9. The method as claimed in claim 8, further comprising:

increasing a second temperature of an additional heat transfer medium in a residual or waste heat-producing industrial plant by utilizing residual or waste heat; and

feeding the additional heat transfer medium to the thermal generator after said increasing of the temperature of the additional heat transfer medium.

10. The method as claimed in claim 8, further comprising:

increasing the temperature of an additional heat transfer medium in a geothermal plant by utilizing geothermal heat; and

feeding the additional heat transfer medium to the thermal generator after said increasing of the temperature of the additional heat transfer medium.

11. The method as claimed in claim 10, wherein the second temperature of the additional heat transfer medium which is fed to the thermal generator is lower than the first temperature of the heat transfer medium which is fed to the heat exchanger of the steam generator.

12. The method as claimed in claim 9, wherein the second temperature of the additional heat transfer medium which is fed to the thermal generator is lower than the first temperature of the heat transfer medium which is fed to the heat exchanger of the steam generator.
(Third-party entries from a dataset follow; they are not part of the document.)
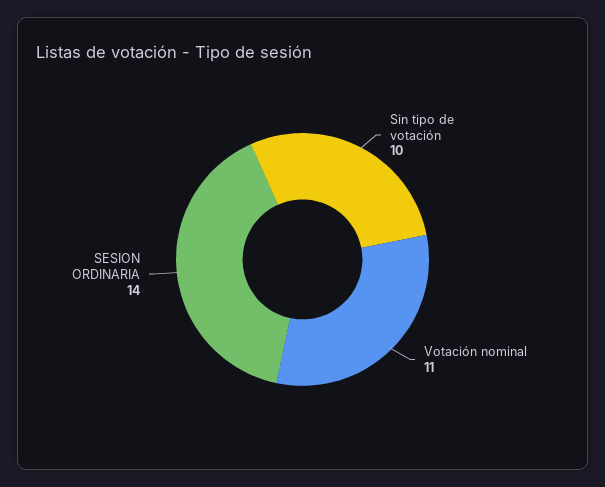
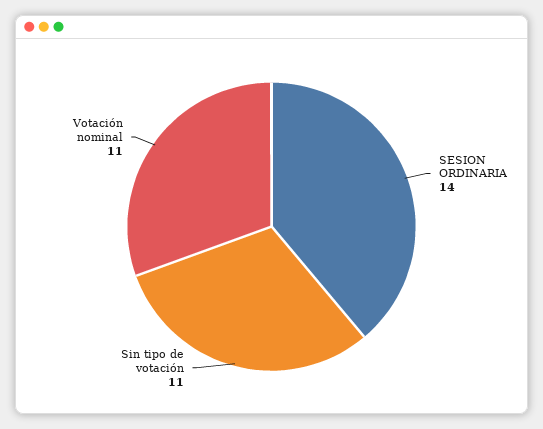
  {
-   "Sin tipo de votación": 10,
+   "Sin tipo de votación": 11,
    "Votación nominal": 11,
    "SESION ORDINARIA": 14
  }

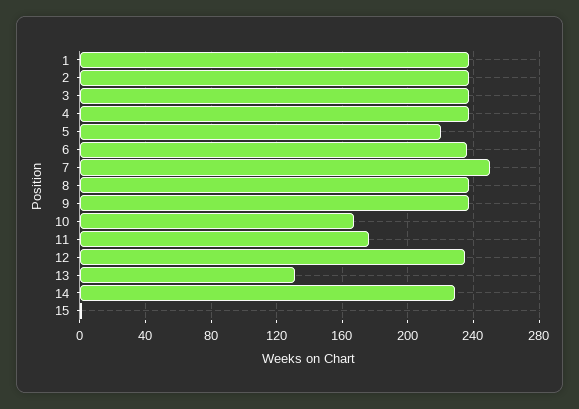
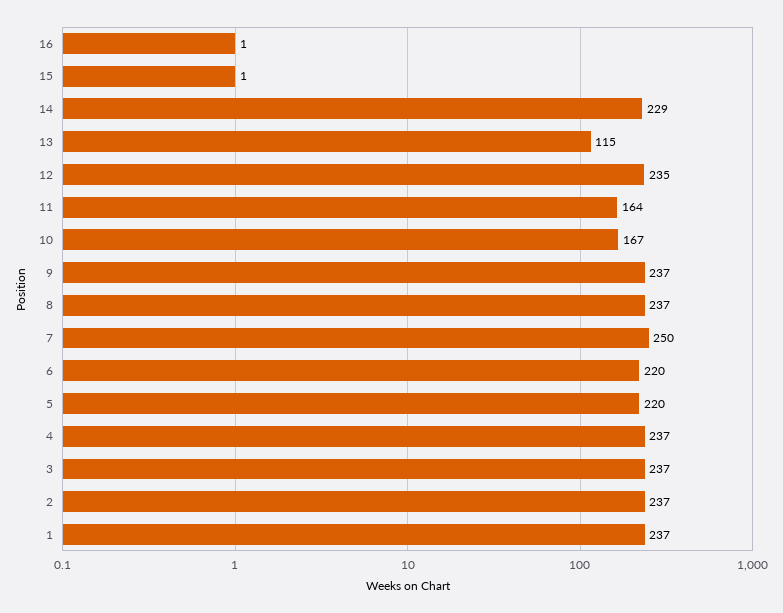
  {
    "1": 237,
    "2": 237,
    "3": 237,
    "4": 237,
    "5": 220,
-   "6": 235,
+   "6": 220,
    "7": 250,
    "8": 237,
    "9": 237,
    "10": 167,
-   "11": 175,
+   "11": 164,
    "12": 235,
-   "13": 130,
+   "13": 115,
    "14": 229,
-   "15": 1
+   "15": 1,
+   "16": 1
  }

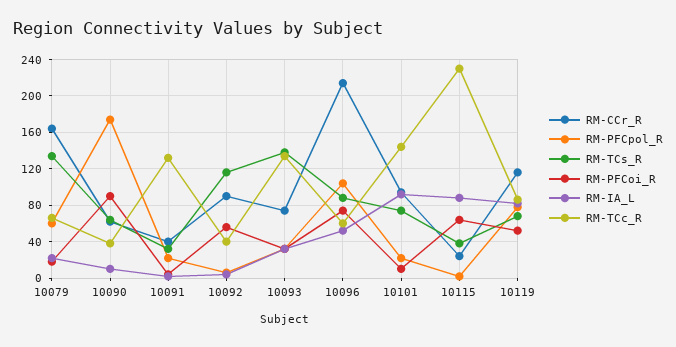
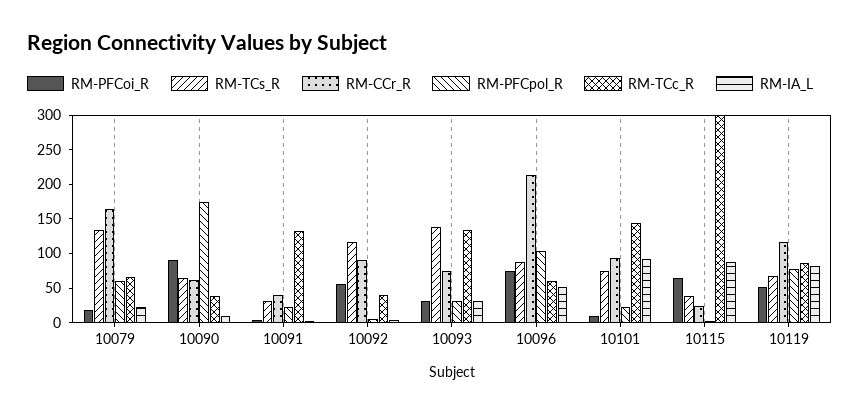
  {
    "RM-CCr_R": {
      "10079": 160,
      "10090": 60,
      "10091": 40,
      "10092": 90,
      "10093": 70,
      "10096": 210,
      "10101": 90,
      "10115": 20,
      "10119": 120
    },
    "RM-PFCpol_R": {
      "10079": 60,
      "10090": 170,
      "10091": 20,
      "10092": 10,
      "10093": 30,
      "10096": 100,
      "10101": 20,
      "10115": 0,
      "10119": 80
    },
    "RM-TCs_R": {
      "10079": 130,
      "10090": 60,
      "10091": 30,
      "10092": 120,
      "10093": 140,
      "10096": 90,
      "10101": 70,
      "10115": 40,
      "10119": 70
    },
    "RM-PFCoi_R": {
      "10079": 20,
      "10090": 90,
      "10091": 0,
      "10092": 60,
      "10093": 30,
      "10096": 70,
      "10101": 10,
      "10115": 60,
      "10119": 50
    },
    "RM-IA_L": {
      "10079": 20,
      "10090": 10,
      "10091": 0,
      "10092": 0,
      "10093": 30,
      "10096": 50,
      "10101": 90,
      "10115": 90,
      "10119": 80
    },
    "RM-TCc_R": {
      "10079": 70,
      "10090": 40,
      "10091": 130,
      "10092": 40,
      "10093": 130,
      "10096": 60,
      "10101": 140,
-     "10115": 230,
+     "10115": 300,
      "10119": 90
    }
  }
13. The method as claimed in claim 8, wherein the steam generator is one of a waste heat steam generator, a Kalina steam generator, and an organic Rankine cycle steam generator.

14. A device supplying a heat transfer medium to a heat exchanger of a steam generator that evaporates an operating medium in the steam generator, comprising:

a thermal generator increasing a temperature of the heat transfer medium by utilizing thermal energy of an additional heat transfer medium.

15. The device as claimed in claim 14, wherein the temperature of the additional heat transfer medium is increased in a residual or waste heat-producing industrial plant by utilizing the residual or waste heat before the additional heat transfer medium is fed to said thermal generator.

16. The device as claimed in claim 14, wherein the temperature of the additional heat transfer medium is increased in a geothermal plant by utilizing geothermal heat before the additional heat transfer medium is fed to said thermal generator.

17. The device as claimed in claim 14, wherein the steam generator is one of a waste heat steam generator, a Kalina steam generator, and an organic Rankine cycle steam generator.